Sünnet Kur’an’ın ilk uygulamasıdır. Kur’an’ı biz sünnete göre anlarız. Ne var ki sünnet bize kesin yollarla gelmemiştir. Sünnetin bir kısmı Kur’an’ın o âyeti nâzil olmadan gelmiştir yahut o devrin gereği yapılmıştır. Dolaysıyla sünneti biz Kur’an’ı anlamak için delil kabul ederiz. Bizim asıl delilimiz Kur’an’dır.
Kur’an’ın dili ve manâları, sünnetin tamamı fukaha tarafından bize intikal etmiştir. Fukahayı atlayarak doğrudan sünneti veya Kur’an’ı ne öğrenmemiz ne de anlamamız mümkün değildir. Onların icmaları bizi bağlar, içtihatlarından yararlanırız.

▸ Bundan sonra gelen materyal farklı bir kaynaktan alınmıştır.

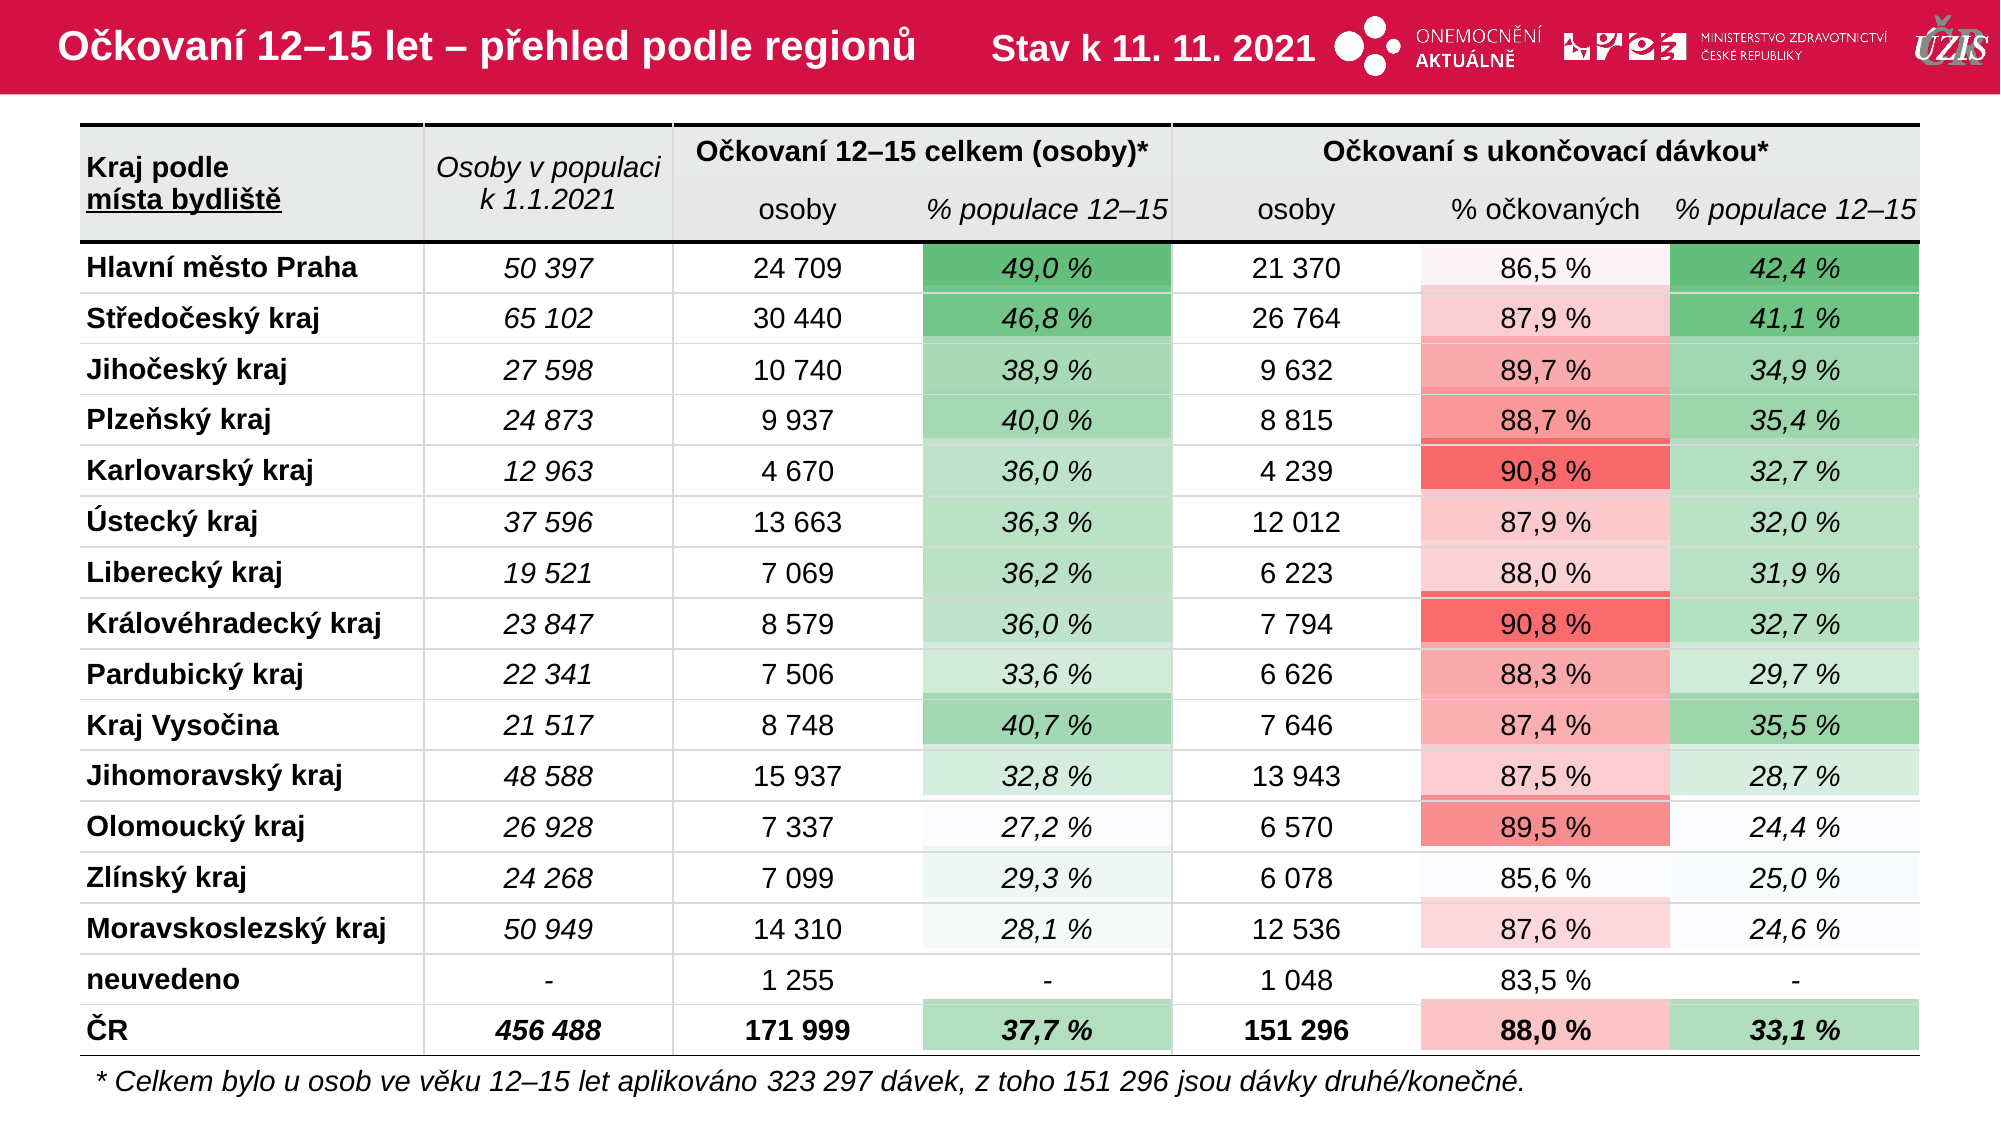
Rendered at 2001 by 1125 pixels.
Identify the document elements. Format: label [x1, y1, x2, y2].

Bizim Kur’an’ı anlamız için müsbet ilme ihtiyacımız vardır. Kitab’ı gönderen Allah olduğu gibi müsbet ilimleri bize öğreten de Allah’tır. Müsbet ilimde her buluş daha önceki buluşların sonucudur. Kimsenin bu benimdir diye sahiplenme yetkisi yoktur. Müsbet ilim ilâhi lütuftur. Bulduğu için ona ücret verilebilir ama kimse ilim benimdir diyemez. O bulmasaydı biraz sonra başkası bulacaktı. Amerika’yı Kristof Kolomb keşfetti diye Amerika onun olamaz. Ay’a giden de ayın sahibi değildir.
*
İşte…
AKEVLER olarak bizim bu dört delili esas alan, bunları müsbet ilimlerle değerlendiren bir ekolümüz vardır. Bunun tarihteki adı Ehl-i Sünnet ve Cemaattir. Bizim onlardan farkımız, bugün çok daha ileri seviyede müsbet ilimler ortaya çıkmıştır. Onların usulü içinde bugünkü ilimler ile yeniden içtihat yaparak günümüzün sorunlarını çözüyoruz.